En septembre 2016, Saint-Paul annonce une « réorganisation de son pôle lusophone ». José Campinho, passé de Correio à New Media Lux, puis de Amazon à Decisão (« le premier magazine économique et business pour la communauté lusophone au Luxembourg », édité par Saint-Paul), fut engagé comme nouveau gérant du Contacto et de Radio Latina. Un mois plus tard, désormais doté d’une nouvelle maquette, le journal devient payant – le prix : un euro au kiosque. « Un produit payant a plus de valeur », estime son rédacteur en chef, José Correia, même s’il concède qu’il est difficile de faire changer les habitudes de lecteurs qui ont reçu le journal gratuitement pendant vingt ans. Il dresse une généalogie du lectorat : « La première génération reste très attachée au papier ; la deuxième génération, de 35 à quarante ans, nous lit soit sur papier soit sur Internet ; quant à la troisième génération, soit elle ne nous lit plus, préférant lire en français ou en luxembourgeois, soit elle nous lit par attachement émotionnel, parce que le Contacto a toujours été une présence dans la maison familiale. »

À feuilleter les vingt dernières éditions de l’hebdomadaire lusophone Contacto, on trouve des critiques highbrow (sur l’expo Les héritiers de Jérôme Bosch à la Villa Vauban ou sur la rétrospective
Almada Negreiros à la Fondation Gulbenkian de Lisbonne), des reportages fouillés (Luxleaks, fausses autorisations de commerce), de longues analyses (robotique, printemps arabe) et des entretiens-fleuves avec des artistes locaux (quatre pages pour le sculpteur Wil Lofy ; deux pages pour le journaliste-écrivain Gaston Carré). On y trouve aussi des comptes-rendus détaillés de publications scientifiques sur l’immigration portugaise, mais également sur des sujets plus inattendus comme la politique du gouvernement portugais en 1940 vis-à-vis des réfugiés juifs luxembourgeois.

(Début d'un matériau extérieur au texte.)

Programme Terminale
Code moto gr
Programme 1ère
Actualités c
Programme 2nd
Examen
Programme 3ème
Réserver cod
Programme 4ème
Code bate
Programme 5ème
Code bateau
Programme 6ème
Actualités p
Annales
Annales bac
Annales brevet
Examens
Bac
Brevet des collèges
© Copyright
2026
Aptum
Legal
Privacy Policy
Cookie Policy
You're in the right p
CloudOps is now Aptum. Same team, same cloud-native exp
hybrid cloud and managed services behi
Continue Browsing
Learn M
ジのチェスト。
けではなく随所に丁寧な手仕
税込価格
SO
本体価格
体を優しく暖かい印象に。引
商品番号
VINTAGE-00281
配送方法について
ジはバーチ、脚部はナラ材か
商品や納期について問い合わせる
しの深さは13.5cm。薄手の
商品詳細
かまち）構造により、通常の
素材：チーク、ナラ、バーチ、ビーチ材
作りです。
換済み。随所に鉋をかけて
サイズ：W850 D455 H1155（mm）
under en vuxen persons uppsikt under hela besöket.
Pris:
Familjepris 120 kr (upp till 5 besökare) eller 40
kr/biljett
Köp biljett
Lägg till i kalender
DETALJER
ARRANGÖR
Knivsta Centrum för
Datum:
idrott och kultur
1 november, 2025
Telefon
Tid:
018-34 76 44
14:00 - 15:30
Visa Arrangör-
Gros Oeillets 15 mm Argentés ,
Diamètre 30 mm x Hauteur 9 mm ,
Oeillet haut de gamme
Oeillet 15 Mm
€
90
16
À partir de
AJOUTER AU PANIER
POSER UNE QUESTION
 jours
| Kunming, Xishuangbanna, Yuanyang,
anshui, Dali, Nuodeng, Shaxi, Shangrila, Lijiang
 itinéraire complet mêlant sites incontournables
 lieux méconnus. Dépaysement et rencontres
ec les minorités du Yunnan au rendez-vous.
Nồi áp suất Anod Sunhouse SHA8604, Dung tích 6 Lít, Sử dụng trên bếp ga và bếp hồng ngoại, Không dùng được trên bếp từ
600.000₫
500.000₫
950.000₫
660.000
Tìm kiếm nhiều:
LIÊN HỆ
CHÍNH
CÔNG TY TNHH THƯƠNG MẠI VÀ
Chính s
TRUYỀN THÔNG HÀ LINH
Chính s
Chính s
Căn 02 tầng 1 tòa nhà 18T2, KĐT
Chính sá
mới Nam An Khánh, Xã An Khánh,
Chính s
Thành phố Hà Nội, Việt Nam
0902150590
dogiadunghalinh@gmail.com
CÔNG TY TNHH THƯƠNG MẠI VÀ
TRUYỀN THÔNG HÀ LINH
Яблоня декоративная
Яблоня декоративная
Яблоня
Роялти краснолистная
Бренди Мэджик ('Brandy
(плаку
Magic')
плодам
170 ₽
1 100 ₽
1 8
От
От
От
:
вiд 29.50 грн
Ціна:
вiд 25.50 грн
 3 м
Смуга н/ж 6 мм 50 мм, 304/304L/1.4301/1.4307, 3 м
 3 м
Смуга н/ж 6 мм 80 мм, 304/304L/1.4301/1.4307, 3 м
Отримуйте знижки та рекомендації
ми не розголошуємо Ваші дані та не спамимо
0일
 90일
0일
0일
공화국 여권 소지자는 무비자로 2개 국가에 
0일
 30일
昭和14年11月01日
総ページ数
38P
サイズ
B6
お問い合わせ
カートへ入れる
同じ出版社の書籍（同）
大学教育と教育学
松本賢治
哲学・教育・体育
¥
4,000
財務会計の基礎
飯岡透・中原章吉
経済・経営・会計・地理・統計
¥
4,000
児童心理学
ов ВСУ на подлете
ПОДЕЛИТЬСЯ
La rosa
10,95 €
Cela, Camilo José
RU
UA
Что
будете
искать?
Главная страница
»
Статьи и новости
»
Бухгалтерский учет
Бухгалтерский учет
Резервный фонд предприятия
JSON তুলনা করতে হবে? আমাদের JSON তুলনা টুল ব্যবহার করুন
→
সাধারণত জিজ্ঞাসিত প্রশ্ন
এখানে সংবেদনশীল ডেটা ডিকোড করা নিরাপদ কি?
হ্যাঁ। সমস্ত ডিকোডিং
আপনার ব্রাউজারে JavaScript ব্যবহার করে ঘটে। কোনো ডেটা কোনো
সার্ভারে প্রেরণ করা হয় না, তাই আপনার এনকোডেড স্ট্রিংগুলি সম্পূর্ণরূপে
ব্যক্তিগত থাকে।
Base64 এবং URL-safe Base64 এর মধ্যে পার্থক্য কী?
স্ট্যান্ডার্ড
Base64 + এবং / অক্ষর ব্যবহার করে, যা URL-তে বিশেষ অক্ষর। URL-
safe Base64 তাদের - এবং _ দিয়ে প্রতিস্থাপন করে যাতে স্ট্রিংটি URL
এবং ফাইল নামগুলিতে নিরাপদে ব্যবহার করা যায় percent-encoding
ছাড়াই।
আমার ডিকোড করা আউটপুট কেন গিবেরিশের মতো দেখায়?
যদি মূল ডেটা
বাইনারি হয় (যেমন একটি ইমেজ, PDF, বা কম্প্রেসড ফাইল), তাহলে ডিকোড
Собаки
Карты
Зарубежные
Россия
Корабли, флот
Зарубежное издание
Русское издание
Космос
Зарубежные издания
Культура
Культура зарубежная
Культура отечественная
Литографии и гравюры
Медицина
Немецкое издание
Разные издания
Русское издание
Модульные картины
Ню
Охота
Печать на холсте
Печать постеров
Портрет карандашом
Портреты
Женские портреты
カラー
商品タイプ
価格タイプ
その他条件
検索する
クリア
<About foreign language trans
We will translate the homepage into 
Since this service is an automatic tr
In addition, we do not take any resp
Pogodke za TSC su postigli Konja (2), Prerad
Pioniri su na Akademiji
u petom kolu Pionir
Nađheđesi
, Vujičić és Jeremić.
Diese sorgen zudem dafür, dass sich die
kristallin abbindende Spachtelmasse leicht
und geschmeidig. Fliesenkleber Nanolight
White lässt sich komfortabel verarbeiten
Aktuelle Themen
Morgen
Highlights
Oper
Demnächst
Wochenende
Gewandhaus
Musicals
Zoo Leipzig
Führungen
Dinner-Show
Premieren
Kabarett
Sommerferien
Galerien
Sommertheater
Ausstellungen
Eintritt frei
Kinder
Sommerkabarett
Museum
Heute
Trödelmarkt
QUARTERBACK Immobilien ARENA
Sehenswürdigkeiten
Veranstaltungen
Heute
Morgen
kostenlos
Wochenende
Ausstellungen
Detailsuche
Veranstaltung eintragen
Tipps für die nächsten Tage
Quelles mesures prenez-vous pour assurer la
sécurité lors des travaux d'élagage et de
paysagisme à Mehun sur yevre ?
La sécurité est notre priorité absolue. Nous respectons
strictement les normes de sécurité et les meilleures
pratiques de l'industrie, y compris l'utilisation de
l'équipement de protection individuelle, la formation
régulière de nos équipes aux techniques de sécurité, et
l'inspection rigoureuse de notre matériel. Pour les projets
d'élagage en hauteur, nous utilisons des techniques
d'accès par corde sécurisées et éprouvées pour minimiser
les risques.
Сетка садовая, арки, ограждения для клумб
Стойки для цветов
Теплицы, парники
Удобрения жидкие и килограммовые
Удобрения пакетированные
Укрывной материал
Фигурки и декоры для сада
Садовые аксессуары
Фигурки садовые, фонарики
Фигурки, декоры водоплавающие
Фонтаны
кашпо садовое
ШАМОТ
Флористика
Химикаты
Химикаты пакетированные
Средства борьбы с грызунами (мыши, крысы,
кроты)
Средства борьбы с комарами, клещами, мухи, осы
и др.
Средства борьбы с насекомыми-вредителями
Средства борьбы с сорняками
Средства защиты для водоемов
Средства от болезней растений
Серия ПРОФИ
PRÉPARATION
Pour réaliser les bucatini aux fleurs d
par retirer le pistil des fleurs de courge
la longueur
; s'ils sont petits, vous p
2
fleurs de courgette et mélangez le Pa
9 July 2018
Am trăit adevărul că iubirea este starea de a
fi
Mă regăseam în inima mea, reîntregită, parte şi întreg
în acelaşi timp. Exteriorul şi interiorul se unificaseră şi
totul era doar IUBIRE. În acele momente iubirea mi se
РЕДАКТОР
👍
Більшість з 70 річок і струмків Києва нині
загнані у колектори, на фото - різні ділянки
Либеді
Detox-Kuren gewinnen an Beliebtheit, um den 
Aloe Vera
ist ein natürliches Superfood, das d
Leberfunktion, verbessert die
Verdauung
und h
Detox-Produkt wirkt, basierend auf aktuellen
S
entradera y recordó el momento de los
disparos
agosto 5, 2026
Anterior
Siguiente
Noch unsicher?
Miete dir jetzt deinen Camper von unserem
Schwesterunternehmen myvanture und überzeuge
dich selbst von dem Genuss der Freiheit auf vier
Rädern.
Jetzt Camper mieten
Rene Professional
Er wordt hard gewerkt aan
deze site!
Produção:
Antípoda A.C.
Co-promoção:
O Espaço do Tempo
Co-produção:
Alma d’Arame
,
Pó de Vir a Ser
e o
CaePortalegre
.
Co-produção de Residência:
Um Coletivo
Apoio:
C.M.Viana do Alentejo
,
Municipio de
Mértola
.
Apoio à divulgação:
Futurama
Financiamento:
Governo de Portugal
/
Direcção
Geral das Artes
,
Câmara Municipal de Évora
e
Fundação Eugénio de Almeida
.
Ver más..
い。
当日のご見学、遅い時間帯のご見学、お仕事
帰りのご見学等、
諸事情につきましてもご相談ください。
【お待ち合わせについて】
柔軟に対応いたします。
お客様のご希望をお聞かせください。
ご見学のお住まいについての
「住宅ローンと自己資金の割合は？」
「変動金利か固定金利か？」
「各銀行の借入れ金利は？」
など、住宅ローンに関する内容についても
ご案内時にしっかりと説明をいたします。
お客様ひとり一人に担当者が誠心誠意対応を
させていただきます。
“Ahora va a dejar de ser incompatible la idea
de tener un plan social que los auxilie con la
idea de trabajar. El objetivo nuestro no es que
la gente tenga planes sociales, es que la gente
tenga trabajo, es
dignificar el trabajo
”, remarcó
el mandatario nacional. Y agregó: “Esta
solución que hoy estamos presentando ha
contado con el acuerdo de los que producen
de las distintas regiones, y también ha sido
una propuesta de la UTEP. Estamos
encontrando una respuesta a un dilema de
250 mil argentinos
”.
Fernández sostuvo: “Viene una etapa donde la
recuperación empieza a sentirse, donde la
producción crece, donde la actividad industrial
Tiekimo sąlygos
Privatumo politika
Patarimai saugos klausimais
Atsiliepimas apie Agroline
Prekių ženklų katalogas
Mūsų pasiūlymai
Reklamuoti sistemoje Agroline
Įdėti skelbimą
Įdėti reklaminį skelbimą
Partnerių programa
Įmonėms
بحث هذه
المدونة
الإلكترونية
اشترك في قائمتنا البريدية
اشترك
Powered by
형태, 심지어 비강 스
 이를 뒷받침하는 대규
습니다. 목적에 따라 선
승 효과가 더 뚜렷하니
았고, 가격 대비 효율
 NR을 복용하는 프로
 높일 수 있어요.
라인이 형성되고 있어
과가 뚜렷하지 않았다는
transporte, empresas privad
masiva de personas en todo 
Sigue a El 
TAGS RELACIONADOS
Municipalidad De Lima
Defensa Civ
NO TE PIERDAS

Certains de ces articles sont postés sur les réseaux sociaux, ce qui permet d’en mesurer le retentissement. Parue en février sous le titre (traduit ici en français) « Si les étrangers pouvaient voter, les problèmes dans l’éducation seraient rapidement résolus », une longue interview avec Jean-Jacques Weber,
professeur en sociolinguistique à l’Uni.lu, a recueilli
311 « likes » et 206 partages, ce qui au Luxembourg constitue déjà un effet viral. Bien que, selon le dernier sondage Plurimedia, il compte 55 700 lecteurs (soit le double du Jeudi ou du Feierkrop), le Contacto ne reçoit pas d’aide à la presse. Le journal remplit six des sept critères définis par la loi sur la promotion de la presse écrite – à une exception près : avoir « recours principalement aux langues luxembourgeoise, française ou allemand ».